‘PT’: the most terrifying video game never made

There’s a convincing argument to be made that PT is one of the single best video games of the 2010s. This is despite it also being one of the least enjoyable games of that decade as well. Yes, those two facts can work together, and here’s why.

Nothing about PT is meant to be a fun time. The game is nightmarishly difficult and nightmarishly frightening. Chucked onto the PlayStation Network as a free demo in August 2014, it was almost entirely unpromoted. The core gameplay loop involves walking through the same corridor over and over again. It’s almost gleefully unintuitive to the point that you’re meant to work out how to progress through the game from random chance rather than actually engaging with it.

It’s also deeply unforgiving. One wrong turn and you’re right back at the start, after the ghost that haunts you for the whole game has given you a heart attack, of course. This is also despite the fact that the game wasn’t really a game but, as the initials that give the game its title tell you, a “playable teaser”. What it was an actual teaser for isn’t revealed until after you’ve completed it. If you’ve spent much time in game culture, you almost certainly know what it was teasing, and have spent the last decade drinking away the pain of it all.

However, be honest with us now, you know it because you watched a lore video of it on YouTube, right? That’s definitely how I know about it. Because getting through PT makes your average Soulsborne game look like Animal Crossing. You are able to walk and zoom the camera in on something. That’s it. You have a corridor in a well-to-do house that has a bathroom you can sometimes walk into (and see something you’ll never, ever forget), a few chests of drawers, a front door you can’t walk through and a door to a basement that you can. However, that basement door will just take you back to the first door you came in from.

That’s what you’ll spend most of PT doing. Well, that and shitting bricks.

A still from the game.
Credit: Konami Digital Entertainment

What’s the legacy of PT?

Once you’ve worked out how to get through the game (or let’s be real here, watched a walkthrough of it), the other shoe drops. PT is a “playable teaser” for Silent Hills, a new project in the Silent Hill saga that was a collaboration between Hideo Kojima, Guillermo del Toro and the game’s lead actor Norman Reedus. PT immediately made Silent Hills arguably the most anticipated horror game ever… Then, in April 2015, barely a year after PT was uploaded to the PlayStation Network, the game was cancelled.

What’s more, Konami also pulled PT from the PlayStation network, making it impossible to reinstall and essentially making the game one of the most famous examples of lost media ever. Several people have tried to remake the game, but considering one of the puzzles in it is solved by speaking into the microphone hidden in the PS4 controller, few things without an AAA budget will ever quite replicate it. Put it this way, a PS4 on eBay will set you back about £150 at the very most. A PS4 with PT installed? You’re looking at paying £400 if you’re lucky.

It’s easy to mourn what might have been. Living in a world where we got a literal walking simulator in the form of Death Stranding rather than Silent Hills is a pretty bleak state of affairs. Yet, there is something perversely perfect in the legacy of PT. It was a spark in the darkness that no one will ever quite get back, no matter how hard they try. It will live forever as a legend. More folklore than actual gaming culture, and that’s the most genuinely Silent Hill fate it could have.

PT might never be easily played again. Yet still, it haunts the gaming world.

• Problem details:
Please answer these questions using the PT article.
(a) In what month and year was PT put on the PlayStation Network?
(b) Which three people collaborated on Silent Hills?
(c) What might a PS4 with PT installed cost?
The data after this point is separate from the PT article.

• Data supplied:

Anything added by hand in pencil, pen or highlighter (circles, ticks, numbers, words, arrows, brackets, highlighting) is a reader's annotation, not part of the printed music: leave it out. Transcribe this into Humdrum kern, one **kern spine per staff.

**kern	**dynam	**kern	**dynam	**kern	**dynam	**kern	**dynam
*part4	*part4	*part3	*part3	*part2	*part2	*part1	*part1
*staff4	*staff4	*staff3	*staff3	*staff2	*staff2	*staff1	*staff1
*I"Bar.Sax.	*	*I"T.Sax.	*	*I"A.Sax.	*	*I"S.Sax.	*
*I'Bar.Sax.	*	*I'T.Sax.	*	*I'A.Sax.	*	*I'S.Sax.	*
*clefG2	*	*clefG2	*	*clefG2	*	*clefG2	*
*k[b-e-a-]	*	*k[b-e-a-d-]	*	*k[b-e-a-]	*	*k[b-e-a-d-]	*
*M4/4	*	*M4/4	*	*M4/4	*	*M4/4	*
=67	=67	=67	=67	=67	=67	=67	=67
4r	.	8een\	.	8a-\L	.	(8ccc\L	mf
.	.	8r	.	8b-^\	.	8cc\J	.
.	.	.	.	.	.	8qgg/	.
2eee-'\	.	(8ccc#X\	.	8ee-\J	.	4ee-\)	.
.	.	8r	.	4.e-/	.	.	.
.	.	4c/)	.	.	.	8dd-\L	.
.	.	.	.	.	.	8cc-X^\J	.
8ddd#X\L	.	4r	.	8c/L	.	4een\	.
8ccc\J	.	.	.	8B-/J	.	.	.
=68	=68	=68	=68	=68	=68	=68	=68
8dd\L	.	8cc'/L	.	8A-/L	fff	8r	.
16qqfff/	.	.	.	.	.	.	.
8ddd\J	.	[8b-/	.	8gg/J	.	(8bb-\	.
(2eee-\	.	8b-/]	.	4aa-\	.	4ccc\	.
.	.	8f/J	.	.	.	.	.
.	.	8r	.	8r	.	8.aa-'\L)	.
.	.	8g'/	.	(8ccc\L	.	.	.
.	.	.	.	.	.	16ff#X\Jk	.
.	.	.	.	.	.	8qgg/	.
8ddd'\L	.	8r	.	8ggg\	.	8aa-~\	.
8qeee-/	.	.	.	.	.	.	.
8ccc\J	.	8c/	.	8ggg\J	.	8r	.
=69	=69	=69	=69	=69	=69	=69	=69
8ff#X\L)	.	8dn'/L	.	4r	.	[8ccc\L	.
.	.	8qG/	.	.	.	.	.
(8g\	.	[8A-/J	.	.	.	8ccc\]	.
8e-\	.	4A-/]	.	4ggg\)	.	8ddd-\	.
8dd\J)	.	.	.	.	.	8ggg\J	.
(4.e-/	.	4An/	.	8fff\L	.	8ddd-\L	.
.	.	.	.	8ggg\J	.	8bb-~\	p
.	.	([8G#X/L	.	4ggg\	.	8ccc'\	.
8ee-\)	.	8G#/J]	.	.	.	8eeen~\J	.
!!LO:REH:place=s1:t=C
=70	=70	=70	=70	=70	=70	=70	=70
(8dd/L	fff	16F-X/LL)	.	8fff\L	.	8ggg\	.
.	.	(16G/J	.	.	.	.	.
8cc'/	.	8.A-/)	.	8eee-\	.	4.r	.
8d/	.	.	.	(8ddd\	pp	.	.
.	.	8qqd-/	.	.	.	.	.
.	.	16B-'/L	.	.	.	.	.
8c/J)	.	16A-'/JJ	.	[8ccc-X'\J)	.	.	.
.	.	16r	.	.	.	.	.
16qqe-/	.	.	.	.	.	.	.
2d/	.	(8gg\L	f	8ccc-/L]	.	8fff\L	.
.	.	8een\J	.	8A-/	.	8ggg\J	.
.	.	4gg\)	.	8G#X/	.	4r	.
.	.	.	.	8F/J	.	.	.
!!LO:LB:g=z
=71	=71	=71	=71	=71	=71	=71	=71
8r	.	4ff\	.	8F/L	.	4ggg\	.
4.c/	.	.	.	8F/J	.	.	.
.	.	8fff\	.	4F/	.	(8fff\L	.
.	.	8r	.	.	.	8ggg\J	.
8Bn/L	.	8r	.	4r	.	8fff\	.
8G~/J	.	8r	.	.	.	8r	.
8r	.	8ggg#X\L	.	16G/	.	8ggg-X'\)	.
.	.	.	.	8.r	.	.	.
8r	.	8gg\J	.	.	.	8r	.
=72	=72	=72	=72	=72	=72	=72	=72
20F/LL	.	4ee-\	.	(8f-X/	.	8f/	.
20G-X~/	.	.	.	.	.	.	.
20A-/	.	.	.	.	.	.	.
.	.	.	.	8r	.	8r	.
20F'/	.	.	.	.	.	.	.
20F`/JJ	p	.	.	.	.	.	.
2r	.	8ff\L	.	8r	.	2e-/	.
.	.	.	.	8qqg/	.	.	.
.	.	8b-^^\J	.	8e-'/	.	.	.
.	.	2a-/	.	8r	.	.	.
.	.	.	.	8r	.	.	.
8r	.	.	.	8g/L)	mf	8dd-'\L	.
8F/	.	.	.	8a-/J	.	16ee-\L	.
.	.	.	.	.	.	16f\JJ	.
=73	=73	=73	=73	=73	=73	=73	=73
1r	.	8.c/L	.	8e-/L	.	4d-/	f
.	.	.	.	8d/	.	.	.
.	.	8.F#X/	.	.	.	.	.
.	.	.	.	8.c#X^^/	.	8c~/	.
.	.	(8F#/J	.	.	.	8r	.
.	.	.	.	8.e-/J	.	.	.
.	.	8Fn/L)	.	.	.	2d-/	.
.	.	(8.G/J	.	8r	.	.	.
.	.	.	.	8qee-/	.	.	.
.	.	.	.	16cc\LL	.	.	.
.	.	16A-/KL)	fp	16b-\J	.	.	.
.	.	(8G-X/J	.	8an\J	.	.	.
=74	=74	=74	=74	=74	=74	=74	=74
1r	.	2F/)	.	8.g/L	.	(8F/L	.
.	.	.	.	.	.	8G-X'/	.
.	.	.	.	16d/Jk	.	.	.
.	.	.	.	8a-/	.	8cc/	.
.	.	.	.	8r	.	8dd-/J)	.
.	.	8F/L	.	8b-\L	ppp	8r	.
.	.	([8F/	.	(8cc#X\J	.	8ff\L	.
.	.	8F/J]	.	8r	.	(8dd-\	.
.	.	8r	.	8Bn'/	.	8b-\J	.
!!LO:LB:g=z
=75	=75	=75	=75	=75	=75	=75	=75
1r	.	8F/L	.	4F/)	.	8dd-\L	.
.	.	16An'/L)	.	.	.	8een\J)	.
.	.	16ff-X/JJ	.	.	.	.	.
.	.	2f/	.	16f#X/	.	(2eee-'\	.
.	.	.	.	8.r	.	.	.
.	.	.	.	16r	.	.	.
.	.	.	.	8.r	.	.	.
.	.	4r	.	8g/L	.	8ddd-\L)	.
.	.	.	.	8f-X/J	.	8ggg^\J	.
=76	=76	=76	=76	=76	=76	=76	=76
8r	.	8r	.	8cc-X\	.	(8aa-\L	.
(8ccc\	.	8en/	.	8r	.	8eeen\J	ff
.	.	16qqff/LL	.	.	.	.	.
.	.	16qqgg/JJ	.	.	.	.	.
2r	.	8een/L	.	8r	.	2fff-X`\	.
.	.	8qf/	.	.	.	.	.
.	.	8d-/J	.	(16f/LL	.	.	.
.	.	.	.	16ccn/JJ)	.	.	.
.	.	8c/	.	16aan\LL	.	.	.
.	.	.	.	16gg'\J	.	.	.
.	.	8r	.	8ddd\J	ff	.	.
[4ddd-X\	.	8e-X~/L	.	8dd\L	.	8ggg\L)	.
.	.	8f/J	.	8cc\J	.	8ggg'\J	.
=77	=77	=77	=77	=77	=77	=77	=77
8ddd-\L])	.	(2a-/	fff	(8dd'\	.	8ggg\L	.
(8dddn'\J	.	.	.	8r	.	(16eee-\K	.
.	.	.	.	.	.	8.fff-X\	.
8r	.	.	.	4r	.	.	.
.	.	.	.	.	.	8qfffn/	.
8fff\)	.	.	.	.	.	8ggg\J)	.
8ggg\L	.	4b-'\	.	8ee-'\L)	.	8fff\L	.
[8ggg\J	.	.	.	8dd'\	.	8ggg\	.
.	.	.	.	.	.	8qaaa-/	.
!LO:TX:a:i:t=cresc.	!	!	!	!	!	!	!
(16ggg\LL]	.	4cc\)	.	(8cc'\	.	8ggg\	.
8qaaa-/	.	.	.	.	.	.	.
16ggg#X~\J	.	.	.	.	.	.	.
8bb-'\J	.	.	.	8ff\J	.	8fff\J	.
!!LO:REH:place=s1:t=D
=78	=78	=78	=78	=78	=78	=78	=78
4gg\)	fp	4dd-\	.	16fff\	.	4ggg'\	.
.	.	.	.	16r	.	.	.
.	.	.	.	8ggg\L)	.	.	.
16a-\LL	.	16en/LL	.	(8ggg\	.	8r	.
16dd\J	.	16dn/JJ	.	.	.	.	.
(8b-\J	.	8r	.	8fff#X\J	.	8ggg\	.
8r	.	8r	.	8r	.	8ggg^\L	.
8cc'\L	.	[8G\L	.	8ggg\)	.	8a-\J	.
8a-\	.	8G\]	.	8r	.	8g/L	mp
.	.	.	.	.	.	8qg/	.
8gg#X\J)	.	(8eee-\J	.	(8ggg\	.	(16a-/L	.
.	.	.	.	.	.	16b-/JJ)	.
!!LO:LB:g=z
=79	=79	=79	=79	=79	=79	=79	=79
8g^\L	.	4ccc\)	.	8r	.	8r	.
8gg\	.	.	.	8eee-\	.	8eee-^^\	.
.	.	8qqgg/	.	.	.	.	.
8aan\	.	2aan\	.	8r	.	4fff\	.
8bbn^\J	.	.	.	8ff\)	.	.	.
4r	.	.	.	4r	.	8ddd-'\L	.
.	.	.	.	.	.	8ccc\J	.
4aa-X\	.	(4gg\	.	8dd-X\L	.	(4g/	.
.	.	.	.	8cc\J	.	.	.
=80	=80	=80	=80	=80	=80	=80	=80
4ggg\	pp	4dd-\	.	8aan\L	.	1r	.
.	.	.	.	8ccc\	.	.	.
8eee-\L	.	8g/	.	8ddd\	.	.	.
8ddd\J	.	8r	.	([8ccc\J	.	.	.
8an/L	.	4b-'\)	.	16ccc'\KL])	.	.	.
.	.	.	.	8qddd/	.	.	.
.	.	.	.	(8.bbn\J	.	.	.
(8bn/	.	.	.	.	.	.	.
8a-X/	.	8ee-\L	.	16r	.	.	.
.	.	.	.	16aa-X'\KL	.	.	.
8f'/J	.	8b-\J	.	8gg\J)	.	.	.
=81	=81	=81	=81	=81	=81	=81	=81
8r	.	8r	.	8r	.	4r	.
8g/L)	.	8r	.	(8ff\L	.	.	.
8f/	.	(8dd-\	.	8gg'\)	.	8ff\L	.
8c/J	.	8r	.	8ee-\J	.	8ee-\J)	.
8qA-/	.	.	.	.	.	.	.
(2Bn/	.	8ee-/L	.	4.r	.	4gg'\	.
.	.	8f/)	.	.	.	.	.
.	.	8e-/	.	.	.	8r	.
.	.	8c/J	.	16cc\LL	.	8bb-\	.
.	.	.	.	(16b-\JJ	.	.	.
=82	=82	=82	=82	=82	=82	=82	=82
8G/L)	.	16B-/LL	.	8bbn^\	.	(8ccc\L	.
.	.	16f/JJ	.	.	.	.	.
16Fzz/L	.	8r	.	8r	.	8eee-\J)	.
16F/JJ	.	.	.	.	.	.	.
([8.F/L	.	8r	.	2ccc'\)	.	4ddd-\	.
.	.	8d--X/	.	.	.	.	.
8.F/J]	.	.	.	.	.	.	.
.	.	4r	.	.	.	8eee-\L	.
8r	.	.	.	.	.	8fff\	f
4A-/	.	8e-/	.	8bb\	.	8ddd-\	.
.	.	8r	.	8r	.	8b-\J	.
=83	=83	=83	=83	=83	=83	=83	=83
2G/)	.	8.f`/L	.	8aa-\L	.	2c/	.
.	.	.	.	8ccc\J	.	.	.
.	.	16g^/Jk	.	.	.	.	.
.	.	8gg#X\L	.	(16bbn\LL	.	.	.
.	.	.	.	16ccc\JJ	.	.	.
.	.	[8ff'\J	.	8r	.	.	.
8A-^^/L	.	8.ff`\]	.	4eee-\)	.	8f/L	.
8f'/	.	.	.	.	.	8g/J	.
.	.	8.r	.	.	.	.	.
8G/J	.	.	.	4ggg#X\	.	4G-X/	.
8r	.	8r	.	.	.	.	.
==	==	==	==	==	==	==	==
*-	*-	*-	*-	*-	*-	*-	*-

• Answer section:
(a) August 2014.
(b) Hideo Kojima, Guillermo del Toro and Norman Reedus.
(c) About £400, if you're lucky.